In a sense, though, this poem does bring figures in a dream before the reader, figured as the waternyphs and naiads in the poem who are seen as memories of a distant ‘past that was never a present’ ‘in times long vanish’d’, this seems to prompt a parallel with the sentimental turn to new forms in Celtic and medieval tradition, as un the Rowley and Ossian poems, while at the same time it is a part of the romantic view, for example in Coleridge’s Kubla Khan. The theme itself of course, of wasted bloom, is a predominant Romantic concern, encoded particularly in Shelley’s view that enslaving the elements man is himself enslaved. In fact parallels can be seen between Seward and Shelley in terms of intellectualism and concentration on the duty of the poet to society. 
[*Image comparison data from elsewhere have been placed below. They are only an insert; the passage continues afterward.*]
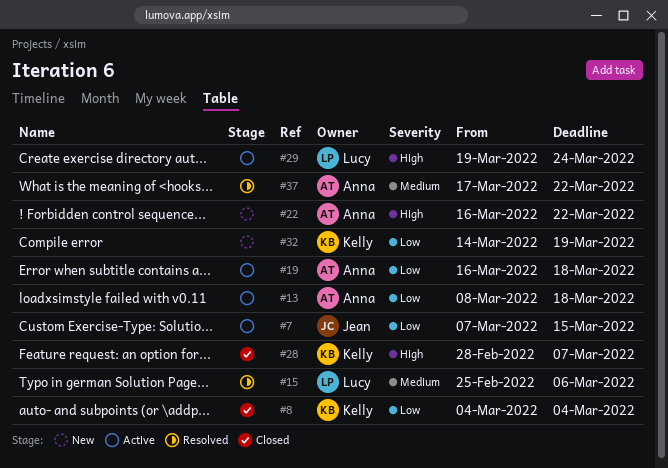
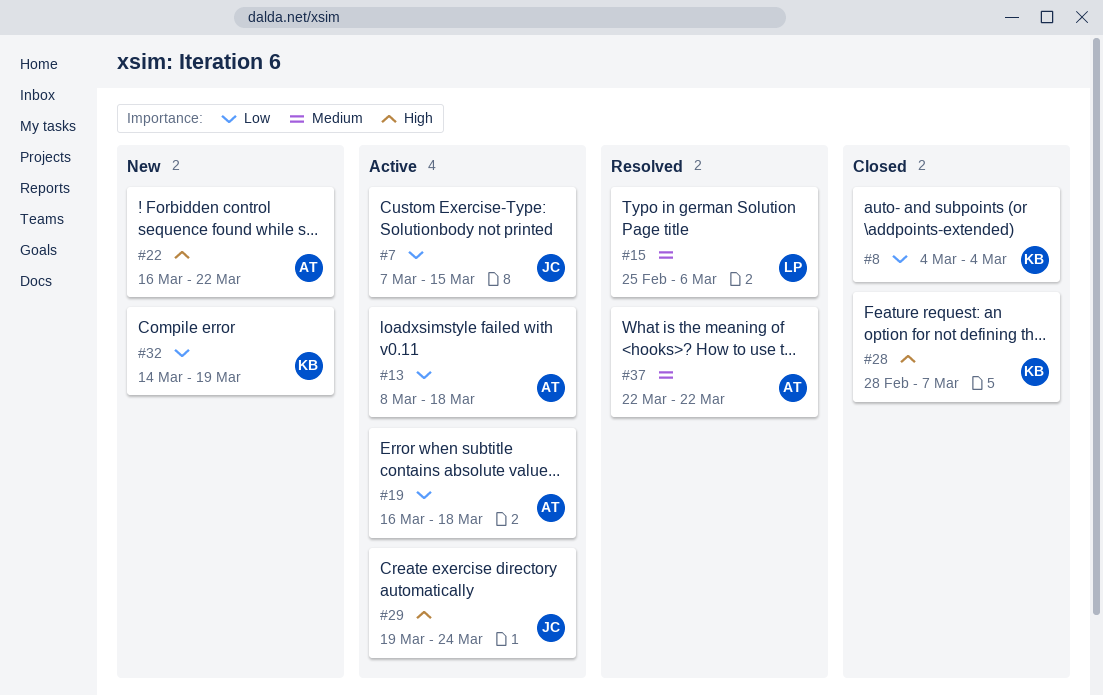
#29, owner: Lucy -> Jean
#37, start: Mar 17 -> Mar 22

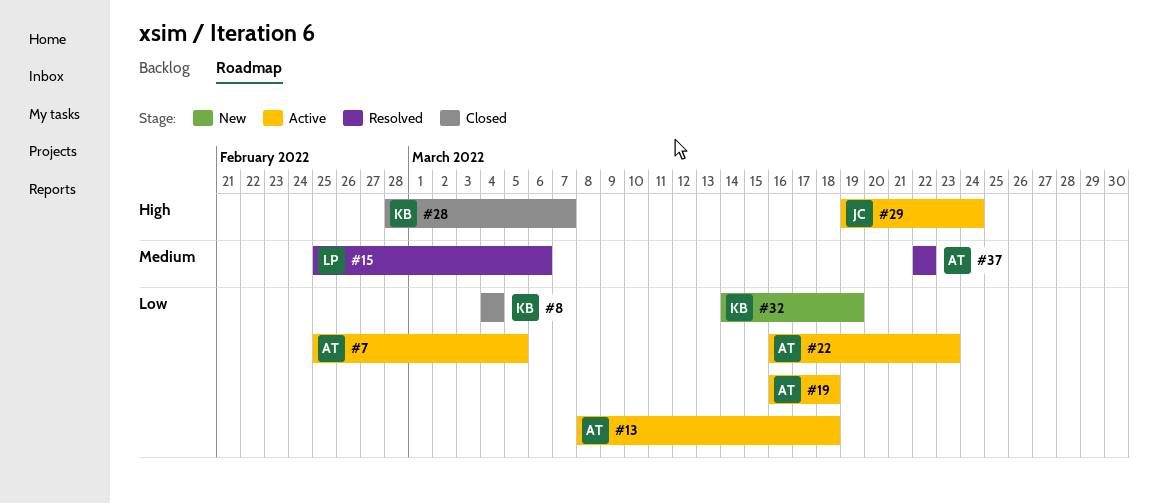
#7, owner: JC -> AT
#7, start: Mar 7 -> Feb 25
#7, due: Mar 15 -> Mar 5
#22, status: New -> Active
#22, priority: High -> Low
#22, due: Mar 22 -> Mar 23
The reference to the ‘rapt bard’ again, with it’s focus on the poet as creator of the object, seems a particularly romantic reference, to the sublime power of the mind which not only sees but creates what it sees. Here this is figured in terms of privilege of the learned with ‘piecing gaze’ can see what is invisible to the vulgar. In class terms this echoes Johnson’s view that art should be the province of those who have some learning rather than to ‘Artificers’, yet it is also Romantic in that it is a step away from Lockean empiricist ideas of tabula rasa to a subjectivist solipsistic epistemology which Coleridge famously wrote into Dejection: we receive but what we give.